Fragerechte des Arbeitgebers sind aus rechtlicher Sicht insbesondere im Zusammenhang mit Gewerkschaftszugehörigkeit, Schwangerschaft oder Vorstrafen bekannt. Da ein Fragerecht des Arbeitgebers bzw. die damit einhergehende Pflicht zur wahrheitsgemäßen Beantwortung durch den Arbeitnehmer in dessen Persönlichkeitsrecht aus Art. 2 Abs. 1 i.V.m. Art. 1 Abs. 1 GG eingreift, begegnet die Rechtsprechung solchen Fragerechten grundsätzlich mit Zurückhaltung. Erforderlich ist in jedem Fall ein berechtigtes, billigenswertes und schutzwürdiges Interesse des Arbeitgebers an der wahrheitsgemäßen Beantwortung der Frage. 

Im Fall das Impfschutzes müssen Arbeitgeber darlegen können, dass diese Frage im engen Zusammenhang mit der konkreten Tätigkeit des Arbeitnehmers steht. Zugunsten des Arbeitgebers gilt es dabei, dessen Schutz- und Fürsorgepflichten gegenüber seinen Arbeitnehmern und Kunden oder Parienten zu berücksichtigen.

Ein Fragerecht des Arbeitgebers im Hinblick auf eine akute Infektion dürfte angesichts der Ansteckungsgefahr ohne weiteres zulässig sein. Gegen ein Fragerecht bezüglich einer Impfung spricht allerdings, dass selbst bei § 23a IfSG die Erhebung des Impfstatus nur dann als rechtmäßig erachtet wird, wenn diese (nach dem Stand der Medizin) auch entsprechende aussagekräftige Ergebnisse in Bezug auf die Entscheidungsfindung liefern kann. Damit kommt es wohl auch hier entscheidend auf die Frage nach der sterilen Immunität an. Sofern hinsichtlich der Coronaschutzimpfung (noch) keine gesicherten Erkenntnisse bezüglich des Drittschutzes bestehen, wird selbst ein Fragerecht des Arbeitgebers abzulehnen sein. Ein anderes Ergebnis ist im Einzelfall höchstens in Krankenhäusern oder Pflegeeinrichtungen für Mitarbeiter mit direkten Patientenkontakt denkbar. Eine wichtige Kontrollüberlegung ist in diesem Zusammenhang: Wie werden Arbeitnehmer eingesetzt, die angeben nicht geimpft zu sein? Sollte ein etwaiger Impfschutz bei der Personalplanung schon keine Rolle spielen, ist ein Fragerecht des Arbeitgebers nach dem Impfschutz umso fernliegender.

Alledem steht es nicht entgegen, Arbeitnehmer dennoch nach dem Bestehen eines Impfschutzes zu fragen. Jedoch besteht dann ein „Recht zur Lüge“, weshalb Arbeitnehmer überhaupt nicht oder unwahrheitsgemäß antworten dürfen, ohne nachteilige Konsequenzen fürchten zu müssen. 

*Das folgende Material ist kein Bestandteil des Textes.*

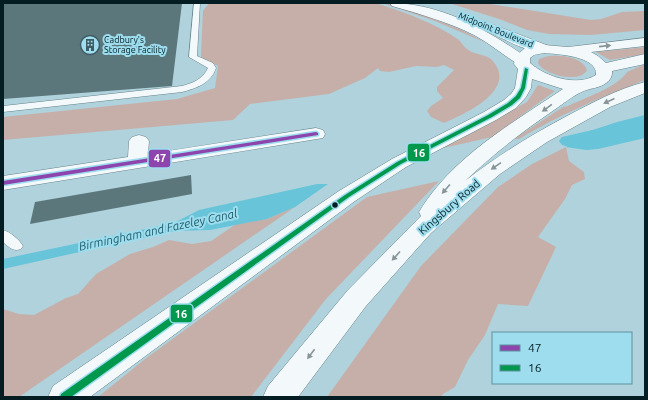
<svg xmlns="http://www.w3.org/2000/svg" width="648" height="400" font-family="Ubuntu,sans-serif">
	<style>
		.green { fill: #c7afa9 }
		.water { fill: #68c4d9 }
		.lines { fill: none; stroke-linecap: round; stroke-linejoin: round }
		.canal { fill: #68c4d9; fill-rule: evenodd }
		.building { fill: #5c777b }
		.lane-casing { stroke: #66838a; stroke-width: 1 }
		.street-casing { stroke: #66838a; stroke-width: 1 }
		.highway-casing { stroke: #66838a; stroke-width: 1 }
		.lane { fill: #f3f8fa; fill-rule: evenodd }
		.street { fill: #f3f8fa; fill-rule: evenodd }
		.highway { fill: #f3f8fa; fill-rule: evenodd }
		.bus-1-casing { stroke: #9dddee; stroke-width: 3 }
		.bus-2-casing { stroke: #9dddee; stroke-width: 3 }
		.bus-1 { fill: #8e44ad; fill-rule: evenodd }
		.bus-2 { fill: #00984c; fill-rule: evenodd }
		.oneway { fill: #879599 }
		.bus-dot { fill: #031d23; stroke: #9dddee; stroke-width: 1.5 }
		.labels { text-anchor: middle; stroke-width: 4; stroke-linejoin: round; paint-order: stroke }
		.far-street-label { font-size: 9px; fill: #031d23; stroke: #9dddee }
		.far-poi-label { font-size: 9px; fill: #031d23; stroke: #9dddee; text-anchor: start }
		.street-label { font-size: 11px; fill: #031d23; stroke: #9dddee }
		.water-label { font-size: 12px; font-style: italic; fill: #205f6d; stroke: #9dddee }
		.line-badge { stroke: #9dddee; stroke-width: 1.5 }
		.badge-label { font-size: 11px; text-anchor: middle; font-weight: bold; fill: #fff }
	</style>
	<rect width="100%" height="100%" fill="#afd2dc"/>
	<!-- green -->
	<path class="green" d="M209 3H374L379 4C406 13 435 23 459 40 462 43 464 47 467 49 474 55 486 54 492 60 519 90 465 114 444 123L431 117 427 111 431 106 443 98 437 91V87L454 70 444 65 437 67 416 66 389 72 380 71 378 68 365 78 329 94 250 104 233 120 3 140V117L177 99 215 88 218 66 201 57V54L203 11Z
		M382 3H388C421 14 454 24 484 42L435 21Z
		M449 3H484L591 20 601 19 622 12 645 11V30L591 35 549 34 527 30 502 20Z
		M645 47V54L610 60 596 52Z
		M548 56C560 55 582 56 587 70 580 84 544 75 538 63L539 59Z
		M645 64V80C601 97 559 115 519 139H514L563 107 568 106C584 98 618 87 627 72Z
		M538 85 555 91 492 137 439 149 527 102Z
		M566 147 569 161 584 172 585 179 572 185 565 199 538 237 556 247 528 306 498 304 485 335 468 360 455 387 443 394 441 397H327L421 266 498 187 532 164Z
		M439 181 326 299 251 397H98L145 359 367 197Z
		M295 207 19 397H3V309L19 314 34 315 66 298 78 294 96 274 130 254 153 247 169 240 192 244 211 241 236 224 267 219Z"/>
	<!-- water -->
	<path class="water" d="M645 115V138L598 149 586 150 566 147 590 131 617 122Z
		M317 184H328L295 207 267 219 210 230 174 231 3 269V259L174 223 199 210Z"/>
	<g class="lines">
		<!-- canal -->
		<path class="canal" d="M645 118V130L569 147 562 145 559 141 562 137Z"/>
	</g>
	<!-- building -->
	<path class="building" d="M3 3H182L172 86 3 99Z
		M191 175 192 194 30 224 35 202Z"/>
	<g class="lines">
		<!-- lane casing -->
		<g class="lane-casing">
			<path id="lane" d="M194 3H200L197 56 213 63 216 68C211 83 197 88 182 92L3 112V106L182 86C193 83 203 79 208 68L189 57Z
				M3 230C10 232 19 239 23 246L21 249C13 252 9 247 3 242Z"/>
		</g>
		<!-- street casing -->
		<g class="street-casing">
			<path id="street" d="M390 3C440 3 486 29 526 57L529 60 526 63 521 65 516 63C502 54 489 43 474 35 448 22 420 14 392 6Z
				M494 25 549 46 551 49 549 52C534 56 504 39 489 32L487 29 489 26Z
				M316 128 323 130 325 134 323 138 3 190V176L128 157 129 141 132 137 139 135 146 137 149 141 148 154Z"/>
		</g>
		<!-- highway casing -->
		<g class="highway-casing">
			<path id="highway" d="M645 38V46L591 52 598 56 606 63 645 54V64L612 71C613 83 600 87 590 89 577 92 566 102 554 110 522 132 492 155 465 181 497 156 531 135 567 116 592 103 617 89 645 82V93L610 107 547 142 500 174 431 233 366 306 298 397H263L268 386 348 290 421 216 419 212C452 157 511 124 563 89L532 79 531 88 526 97 516 108 496 120 406 167 355 201 90 397H48L53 386 339 191 392 159 484 112 504 100 511 94 515 88 518 69 514 64 516 56 525 48 530 47 544 45 568 47ZM544 53C557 54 598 56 596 75 577 87 546 77 530 63V58L534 55Z"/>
		</g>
		<!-- lane -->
		<use href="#lane" class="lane"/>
		<!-- street -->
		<use href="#street" class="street"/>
		<!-- highway -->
		<use href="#highway" class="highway"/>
		<!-- bus-1 casing -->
		<g class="bus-1-casing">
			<path id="bus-1" d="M316 132 318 133V135L3 185V181Z"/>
		</g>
		<!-- bus-2 casing -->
		<g class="bus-2-casing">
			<path id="bus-2" d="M525 68 528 69 525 88 520 98 512 105 492 117 401 164 349 197 71 397H60L61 394 345 195 397 162 488 115 508 103 516 96 521 88Z"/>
		</g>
		<!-- bus-1 -->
		<use href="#bus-1" class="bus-1"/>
		<!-- bus-2 -->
		<use href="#bus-2" class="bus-2"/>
	</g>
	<!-- one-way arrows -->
	<defs><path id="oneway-solid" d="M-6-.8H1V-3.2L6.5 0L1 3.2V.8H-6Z"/></defs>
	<g class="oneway">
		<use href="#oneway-solid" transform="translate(605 46) rotate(-6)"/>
		<use href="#oneway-solid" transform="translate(609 101) rotate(156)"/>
		<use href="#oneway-solid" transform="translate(547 108) rotate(144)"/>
		<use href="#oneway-solid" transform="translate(496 166) rotate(145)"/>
		<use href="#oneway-solid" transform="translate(446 189) rotate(131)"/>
		<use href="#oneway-solid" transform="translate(396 256) rotate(132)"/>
		<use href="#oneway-solid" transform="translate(311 354) rotate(127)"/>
	</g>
	<!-- icons -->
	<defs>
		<g id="building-ring" transform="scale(1)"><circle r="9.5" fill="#9dddee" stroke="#3f5c64" stroke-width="1.5"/><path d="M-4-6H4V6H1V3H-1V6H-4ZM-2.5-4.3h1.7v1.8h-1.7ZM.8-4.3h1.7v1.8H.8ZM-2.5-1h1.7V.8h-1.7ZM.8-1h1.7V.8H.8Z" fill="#3f5c64"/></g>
	</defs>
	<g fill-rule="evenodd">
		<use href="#building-ring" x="90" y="45"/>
	</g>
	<!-- markers -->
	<circle class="bus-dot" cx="335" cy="205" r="3.5"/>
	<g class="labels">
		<!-- far-street labels -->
		<g class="far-street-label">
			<text transform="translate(496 30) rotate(22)" y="3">Midpoint Boulevard</text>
		</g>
		<!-- far-poi labels -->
		<g class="far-poi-label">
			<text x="104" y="43">Cadbury's<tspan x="104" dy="10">Storage Facility</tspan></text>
		</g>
		<!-- street labels -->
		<g class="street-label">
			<text transform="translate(449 207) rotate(-41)" y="4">Kingsbury Road</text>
		</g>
		<!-- water labels -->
		<g class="water-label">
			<text transform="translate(158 230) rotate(-12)" y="4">Birmingham and Fazeley Canal</text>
		</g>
	</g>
	<g class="line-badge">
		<rect x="407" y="143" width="23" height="19" rx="4" fill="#00984c"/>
		<rect x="148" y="149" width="23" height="19" rx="4" fill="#8e44ad"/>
		<rect x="170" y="304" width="23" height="19" rx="4" fill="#00984c"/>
	</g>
	<g class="badge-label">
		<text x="419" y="157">16</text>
		<text x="160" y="162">47</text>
		<text x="181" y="318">16</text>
	</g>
	<!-- border -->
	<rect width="648" height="400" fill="none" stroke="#031d23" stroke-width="8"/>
	<!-- legend -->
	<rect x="492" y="332" width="140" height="52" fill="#9dddee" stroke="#5f909d"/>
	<rect x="500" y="345" width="20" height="6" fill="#8e44ad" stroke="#5f909d"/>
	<text x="528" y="352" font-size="12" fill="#031d23">47</text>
	<rect x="500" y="365" width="20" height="6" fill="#00984c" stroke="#5f909d"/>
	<text x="528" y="372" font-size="12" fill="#031d23">16</text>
</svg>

Darüber hinaus gilt es in allen Fragen der Impfpflicht und des Fragerechts auch noch mitbestimmungs- und datenschutzrechtliche Fragen zu bedenken.

Fazit

Auch die Beantwortung arbeitsrechtlicher Fragen ist von medizinwissenschaftlichen Erkenntnissen abhängig. Solange keine gesicherten Informationen über den Drittschutz bestehen, werden Arbeitgeber im Unternehmen keine Impfpflicht durchsetzen können. Auch ein Fragerecht begegnet rechtlichen Bedenken und wird auf Grundlage des aktuellen Wissensstandes abzulehnen sein. Arbeitgeber sind daher vorerst gut beraten, in Sachen Impfung auf Freiwilligkeit zu setzen. 

Dr. Michael Witteler
Dr. Michael Witteler

Dr. Michael Witteler ist spezialisiert auf datenschutzrechtliche Angelegenheiten an der Schnittstelle von Arbeitsrecht und Datenschutz. Er ist Head der PWWL Practice Group Data & Privacy.